Amino acid changes in CD8 T cell–targeted epitopes of HCV proteins in persistently infected chimpanzees. Multiple clonal sequences of class I MHC-restricted epitopes in HCV structural (A) and nonstructural (B) genes were compared from the four persistently infected chimpanzees to the consensus HCV-1/910 sequence. Epitopes in animals that express the appropriate restricting MHC class I allele are highlighted, and frequencies for the different sequences are shown on the right side of each box.

Fig. 6

HCV-specific CD8 T cells, but not CD4 T cells, exert significant pressure to drive increased nonsynonymous mutation rates.

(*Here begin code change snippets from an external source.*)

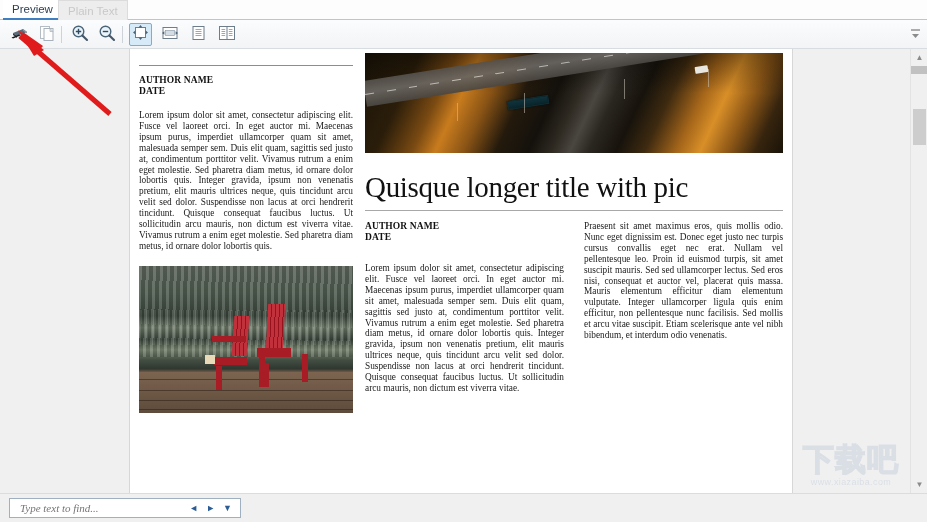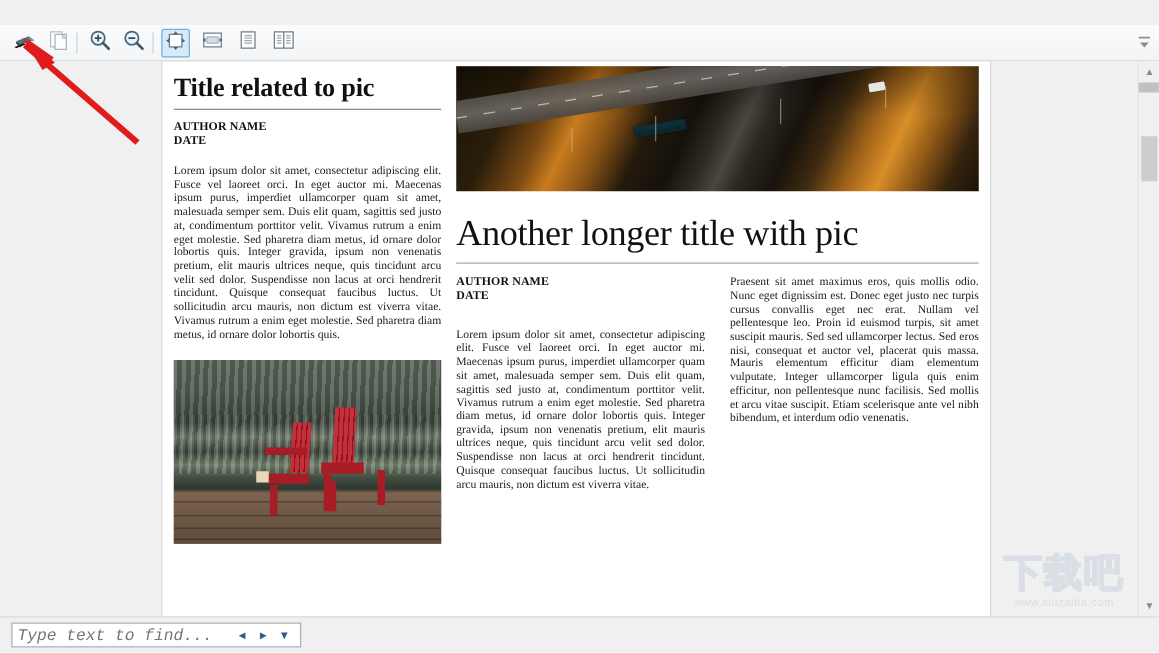--- a/index.html
+++ b/index.html
@@ -211,25 +211,25 @@
   .findbox {
     position: absolute; left: 9px; top: 4px;
     width: 232px; height: 20px;
     background: #ffffff;
     border: 1px solid #9fb0c0;
     display: flex; align-items: center;
   }
   .findinput {
     flex: 1;
     border: none; outline: none;
-    font-family: Liberation Mono, monospace;
+    font-family: Liberation Serif, serif;
     font-style: italic;
-    font-size: 13px;
+    font-size: 11px;
     color: #6a6a6a;
-    padding-left: 4px;
+    padding-left: 10px;
     background: transparent;
   }
   .find-nav {
     display: flex; align-items: center; gap: 8px;
     padding-right: 8px;
     color: #2a5d96;
   }
   .find-nav span { font-size: 9px; line-height: 1; cursor: default; }
 
   
@@ -283,20 +283,28 @@
     position: absolute; left: 10px; top: 26px;
     width: 120px; height: 95px;
     pointer-events: none;
   }
 </style>
 </head>
 <body>
 
 <div id="app">
 
+  <div class="tabstrip">
+    <div class="tab active">
+      <span>Preview</span>
+    </div>
+    <div class="tab inactive">
+      <span>Plain Text</span>
+    </div>
+  </div>
 
   <div class="toolbar">
 
     <div class="tbtn" style="left:8px">
       <span>
         <svg width="19" height="17" viewBox="0 0 19 17">
           <path d="M3 9 L13 5 L17 8 L7 12 Z" fill="#5b6a78"></path>
           <path d="M3 9 L7 12 L7 14 L3 11 Z" fill="#2f3a44"></path>
           <path d="M13 5 L17 8 L17 9.5 L13 6.5 Z" fill="#8d9aa6"></path>
           <path d="M1.5 13.5 L9 10.5 L10.5 11.5 L3 14.5 Z" fill="#1a1a1a"></path>
@@ -383,21 +391,20 @@
       </svg>
     </div>
   </div>
 
   <div class="viewport">
     <div class="page">
       <div class="pagegrid">
 
         <div class="colL">
           <div style="height:6px"></div>
-          <div class="headline-1">Title related to pic</div>
           <div class="rule" style="margin-top:6px"></div>
 
           <div style="height:9px"></div>
           <div class="byline">AUTHOR NAME</div>
           <div class="byline">DATE</div>
 
           <div style="height:13px"></div>
           <div class="body">Lorem ipsum dolor sit amet, consectetur adipiscing elit. Fusce vel laoreet orci. In eget auctor mi. Maecenas ipsum purus, imperdiet ullamcorper quam sit amet, malesuada semper sem. Duis elit quam, sagittis sed justo at, condimentum porttitor velit. Vivamus rutrum a enim eget molestie. Sed pharetra diam metus, id ornare dolor lobortis quis. Integer gravida, ipsum non venenatis pretium, elit mauris ultrices neque, quis tincidunt arcu velit sed dolor. Suspendisse non lacus at orci hendrerit tincidunt. Quisque consequat faucibus luctus. Ut sollicitudin arcu mauris, non dictum est viverra vitae. Vivamus rutrum a enim eget molestie. Sed pharetra diam metus, id ornare dolor lobortis quis.</div>
 
           <div style="height:14px"></div>
@@ -437,21 +444,21 @@
             <div class="car"></div>
             <div class="pole" style="left:22%;top:50%;height:18px;"></div>
             <div class="pole" style="left:38%;top:40%;height:20px;"></div>
             <div class="pole" style="left:62%;top:26%;height:20px;"></div>
             <div class="pole" style="left:82%;top:16%;height:18px;"></div>
           </div>
 
           <div style="height:6px"></div>
 
           <div style="height:12px"></div>
-          <div class="headline-2">Another longer title with pic</div>
+          <div class="headline-2">Quisque longer title with pic</div>
           <div class="rule thin" style="margin-top:7px"></div>
 
           <div style="height:10px"></div>
           <div style="position:relative;display:flex;gap:20px;align-items:flex-start;">
             <div style="width:199px;">
               <div class="byline">AUTHOR NAME</div>
               <div class="byline">DATE</div>
               <div style="height:20px"></div>
               <div class="body">Lorem ipsum dolor sit amet, consectetur adipiscing elit. Fusce vel laoreet orci. In eget auctor mi. Maecenas ipsum purus, imperdiet ullamcorper quam sit amet, malesuada semper sem. Duis elit quam, sagittis sed justo at, condimentum porttitor velit. Vivamus rutrum a enim eget molestie. Sed pharetra diam metus, id ornare dolor lobortis quis. Integer gravida, ipsum non venenatis pretium, elit mauris ultrices neque, quis tincidunt arcu velit sed dolor. Suspendisse non lacus at orci hendrerit tincidunt. Quisque consequat faucibus luctus. Ut sollicitudin arcu mauris, non dictum est viverra vitae.</div>
             </div>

Median rates of synonymous substitutions per synonymous site (dS) and of nonsynonymous substitutions per nonsynonymous site (dN) were computed separately for nonepitope regions, and for CD4 and CD8 T cell epitopes both in animals that express the specific restricting MHC alleles and in animals that lack the necessary MHC allele to present the epitope to specific CD4 or CD8 T cells (data not shown). Tests of the hypotheses that (1) the median dS is equal to the median dN and (2) an individual dS or dN value in presented epitopes equals that in nonpresented epitopes were performed using the Wilcoxon signed-rank test. Tests of the hypothesis that an individual dS or dN value in epitopes equals that in nonepitope regions were performed using the Mann-Whitney test.